Hoje a prefeitura conta com 48 auditores tributários que são escalados para a tarefa e, uma vez ou outra, muda a programação para fiscalizar uma entidade alvo de denúncia. “Sempre que há uma denúncia, aí entra como prioridade. Às vezes o Ministério Público manda para nós uma recomendação, ou chega uma denúncia anônima e todas elas são verificadas. Eu sei que não é o ideal, mas a gente tenta fazer o possível”. No caso da denúncia que chegou à Rádio 730 e aos vereadores da Câmara, a secretaria informou que vai encaminhar um auditor de tributos para verificar a contabilidade da Universo.

Eliane explica também que no caso da imunidade concedida às instituições de ensino, ela é temporária. Se ela deixa de preencher um dos requisitos, ela perde a imunidade neste momento. A lei permite também que a fiscalização retroaja nos últimos 5 anos. Ou seja, se o auditor verificar que a entidade não cumpriu sua finalidade em determinado ano, ela será autuada e a imunidade será cassada.

“Se o auditor de tributos verificar que ela feriu algum dos requisitos, ele vai apurar o imposto devido nesse tipo de serviço que é 5% sob o faturamento bruto. Ele apura esse valor devido e lança uma guia de fiscalização, faz autuação e todo o caso passa por um procedimento administrativo.

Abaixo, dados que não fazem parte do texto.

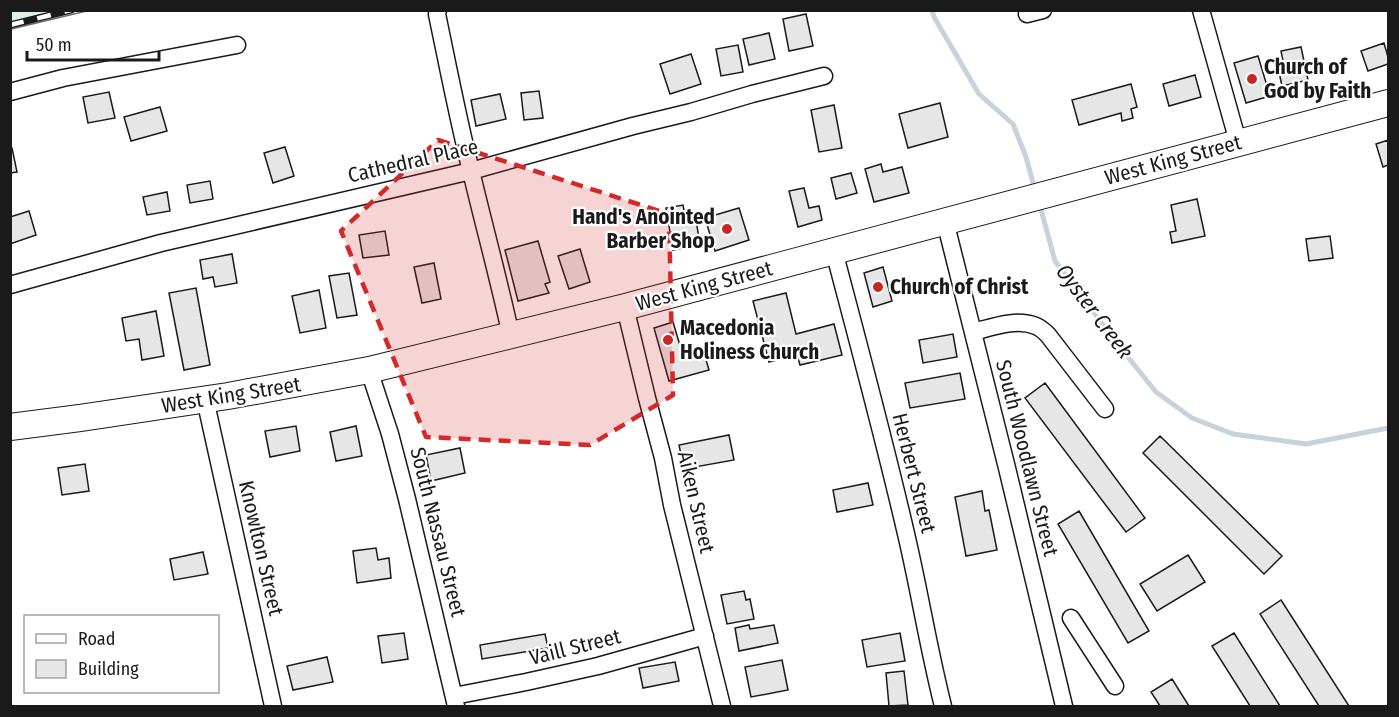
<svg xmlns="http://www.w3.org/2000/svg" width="1399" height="717" font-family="'Fira Sans Condensed',sans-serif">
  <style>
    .green { fill: #e0efe3; stroke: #6a6a6a; stroke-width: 1.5 }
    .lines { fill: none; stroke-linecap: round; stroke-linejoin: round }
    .stream { stroke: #c6d2dc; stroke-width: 5 }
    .building { fill: #e6e6e6; stroke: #1a1a1a; stroke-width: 1.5 }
    .minor-casing { stroke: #1a1a1a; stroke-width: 19 }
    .primary-casing { stroke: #1a1a1a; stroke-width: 28 }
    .minor { stroke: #fff; stroke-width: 16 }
    .primary { stroke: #fff; stroke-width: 26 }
    .rail-casing { stroke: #1a1a1a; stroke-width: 7 }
    .rail { stroke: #fff; stroke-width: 4.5; stroke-dasharray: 14; stroke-linecap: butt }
    .marked { fill: #d62828; fill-opacity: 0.2; stroke: #d62828; stroke-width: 4.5; stroke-dasharray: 12 8; stroke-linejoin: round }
    .poi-dot { fill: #c62828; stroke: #fff; stroke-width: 2 }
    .labels { text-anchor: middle; stroke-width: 4.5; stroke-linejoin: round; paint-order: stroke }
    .poi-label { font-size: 21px; font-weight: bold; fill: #1a1a1a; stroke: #fff; text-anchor: start }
    .street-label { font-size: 21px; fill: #1a1a1a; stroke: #fff }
    .water-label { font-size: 22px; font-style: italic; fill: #1a1a1a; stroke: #fff }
  </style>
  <rect width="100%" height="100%" fill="#fff"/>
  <path class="green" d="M11 10H87V11L11 29Z"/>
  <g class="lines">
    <path class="stream" d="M932 10 934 17 979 94 1013 124 1026 157 1035 190
      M1039 202 1055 261 1119 346 1156 392 1192 418 1233 434 1306 444 1388 428"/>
  </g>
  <path class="building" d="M806 14 813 46 789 51 783 19Z
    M769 33 775 59 749 65 743 39Z
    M1384 43 1388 57V64L1368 71 1361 51Z
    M738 45 743 72 721 76 716 49Z
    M1301 47 1308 80 1282 86 1277 63 1283 61 1281 51Z
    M691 54 701 84 670 94 660 64Z
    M1258 56 1270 96 1246 103 1234 63Z
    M1195 75 1201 97 1169 106 1163 84Z
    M1131 84 1137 107 1131 109 1133 118 1122 121 1121 113 1079 125 1072 100Z
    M539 91 543 118 524 120 521 93Z
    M109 92 115 118 88 123 83 97Z
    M500 94 506 119 476 126 471 100Z
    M940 103 948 137 908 148 899 114Z
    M834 105 842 148 819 152 811 110Z
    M160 107 167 131 131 141 124 117Z
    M1388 140V165L1383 167 1376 144Z
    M285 147 294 176 273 183 264 153Z
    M10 148H12L17 172 10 173Z
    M881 164 883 172 902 167 909 193 874 202 865 169Z
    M851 173 857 193 836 199 831 178Z
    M210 181 213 199 190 203 187 185Z
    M804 188 809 208 819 206 822 220 798 227 789 191Z
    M167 192 170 211 147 215 143 197Z
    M1197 199 1205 236 1172 243 1170 232 1176 231 1171 205Z
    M683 205 686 222 696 220 700 245 673 250 666 208Z
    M739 208 749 240 715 251 705 218Z
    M29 211 36 235 10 244V217Z
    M385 231 389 255 363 258 359 235Z
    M1330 236 1333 258 1309 261 1306 239Z
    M538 241 550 282 545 284 549 293 518 301 505 250Z
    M580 249 590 282 569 289 558 256Z
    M232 254 237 283 215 287 213 277 203 279 200 260Z
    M434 263 441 299 422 303 414 267Z
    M883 267 892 301 873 307 864 273Z
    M349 273 357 315 337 318 329 276Z
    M196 288 210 365 184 370 169 293Z
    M319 290 326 328 300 333 292 296Z
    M786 293 796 334 834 324 842 355 800 365 797 355 769 362 753 301Z
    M156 311 164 356 142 360 139 339 126 341 122 318Z
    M673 322 684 359 704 353 709 370 669 381 654 328Z
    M953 334 957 357 923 363 919 340Z
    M960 373 965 399 910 408 905 383Z
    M1045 383 1145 518 1126 532 1025 398Z
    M296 426 300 451 270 457 265 431Z
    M356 426 362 456 336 461 330 432Z
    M729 435 734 460 684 469 679 445Z
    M1160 436 1282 556 1264 574 1143 453Z
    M460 448 465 473 431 481 426 455Z
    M85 464 89 491 62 495 58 468Z
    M868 483 873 505 837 512 833 490Z
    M982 491 985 511 989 510 997 550 966 556 955 497Z
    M1079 511 1149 631 1128 643 1058 524Z
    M376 548 378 560 389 558 391 578 357 583 353 551Z
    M203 552 208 574 174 580 170 559Z
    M1188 555 1205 582 1157 611 1140 584Z
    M744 591 746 600 750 599 754 619 727 624 721 595Z
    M1281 600 1349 706H1319L1260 614Z
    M749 625 750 629 774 625 778 643 739 651 735 628Z
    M404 633 408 659 382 663 378 636Z
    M900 633 905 661 867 667 862 640Z
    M1234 633 1280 706H1250L1212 646Z
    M545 634 548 648 482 659 480 645Z
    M327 657 333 682 293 690 287 666Z
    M782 660 788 690 751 697 745 667Z
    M675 662 679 681 643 688 639 668Z
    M904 671 908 705 889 706 886 673Z
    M1172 679 1189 706H1160L1151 692Z"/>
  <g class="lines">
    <g class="minor-casing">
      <path id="minor" d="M438 10 437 14C448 67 458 119 471 171 484 226 499 280 511 336
        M1201 10 1238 142
        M1027 14 1043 10
        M10 92 63 78 237 45
        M945 221 1007 468 1064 706
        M834 251C859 346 885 442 907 538 920 594 929 651 943 706
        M10 285 161 243 471 171 633 126 691 112 752 94 824 76
        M625 307 647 398 663 458 672 505 722 706
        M973 332C993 327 1016 318 1036 326 1041 328 1045 332 1048 335L1105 409
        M369 370 390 434 407 499 456 706
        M205 399 273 706
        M1071 618 1115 686
        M454 696 526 682 598 666 705 636"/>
    </g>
    <g class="primary-casing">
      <path id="primary" d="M10 427 80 418 228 396 369 370 625 307 1388 103"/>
    </g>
    <use href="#minor" class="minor"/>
    <use href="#primary" class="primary"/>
    <g class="rail-casing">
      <path id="rail" d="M10 25 71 10"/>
    </g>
    <use href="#rail" class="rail"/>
  </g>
  <path class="marked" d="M438 140 669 214 673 395 590 445 426 437 341 231Z"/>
  <g class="poi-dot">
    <circle cx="1252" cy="79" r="6"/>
    <circle cx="727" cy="229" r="6"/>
    <circle cx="878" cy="287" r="6"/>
    <circle cx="668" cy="340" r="6"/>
  </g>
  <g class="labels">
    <g class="poi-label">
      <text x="1264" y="74">Church of<tspan x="1264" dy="24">God by Faith</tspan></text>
      <text x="715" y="224" text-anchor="end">Hand's Anointed<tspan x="715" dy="24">Barber Shop</tspan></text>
      <text x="890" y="294">Church of Christ</text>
      <text x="680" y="335">Macedonia<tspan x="680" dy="24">Holiness Church</tspan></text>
    </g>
    <g class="street-label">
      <text transform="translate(1173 160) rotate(-15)" y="7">West King Street</text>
      <text transform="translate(413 161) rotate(-13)" y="7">Cathedral Place</text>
      <text transform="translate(704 286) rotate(-15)" y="7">West King Street</text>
      <text transform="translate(231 395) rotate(-9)" y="7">West King Street</text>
      <text transform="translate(1027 458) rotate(76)" y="7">South Woodlawn Street</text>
      <text transform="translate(914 473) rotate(76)" y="7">Herbert Street</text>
      <text transform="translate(696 502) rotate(77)" y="7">Aiken Street</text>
      <text transform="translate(438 532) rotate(76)" y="7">South Nassau Street</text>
      <text transform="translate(261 548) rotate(77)" y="7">Knowlton Street</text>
      <text transform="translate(575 647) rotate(-14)" y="7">Vaill Street</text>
    </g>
    <g class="water-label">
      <text transform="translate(1095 311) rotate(53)" y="8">Oyster Creek</text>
    </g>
  </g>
  <rect width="1399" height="717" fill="none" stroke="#1a1a1a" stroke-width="24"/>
  <rect x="24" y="615" width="195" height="78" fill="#ffffff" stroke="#a3a3a3" stroke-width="1.5"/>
  <rect x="36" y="634" width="30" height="9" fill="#ffffff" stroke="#a3a3a3" stroke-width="1.5"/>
  <text x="78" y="645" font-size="18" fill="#1a1a1a">Road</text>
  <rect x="36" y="660" width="30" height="18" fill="#e6e6e6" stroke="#a3a3a3" stroke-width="1.5"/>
  <text x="78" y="675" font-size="18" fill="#1a1a1a">Building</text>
  <path d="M27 51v9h132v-9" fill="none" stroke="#1a1a1a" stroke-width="3"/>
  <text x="36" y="51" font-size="18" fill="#1a1a1a" stroke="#ffffff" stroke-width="4.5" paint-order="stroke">50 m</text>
</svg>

Vai para a primeira, para a segunda instância. A entidade vai ser autuada e cobrada de toda a diferença”. Já houve casos na Justiça que as mantenedoras de instituições de ensino tiveram que devolver os milhões de benefícios fiscais abatidos pelo poder público.

Procurada pela reportagem, a diretoria-geral da Universo disse que não tinha informações para serem repassadas e não quis se manifestar sobre os questionamentos dos vereadores da Câmara. Só informou de grosso modo que possui o Projeto Talento, que é um programa de concessão de descontos sobre as parcelas da semestralidade dos alunos matriculados.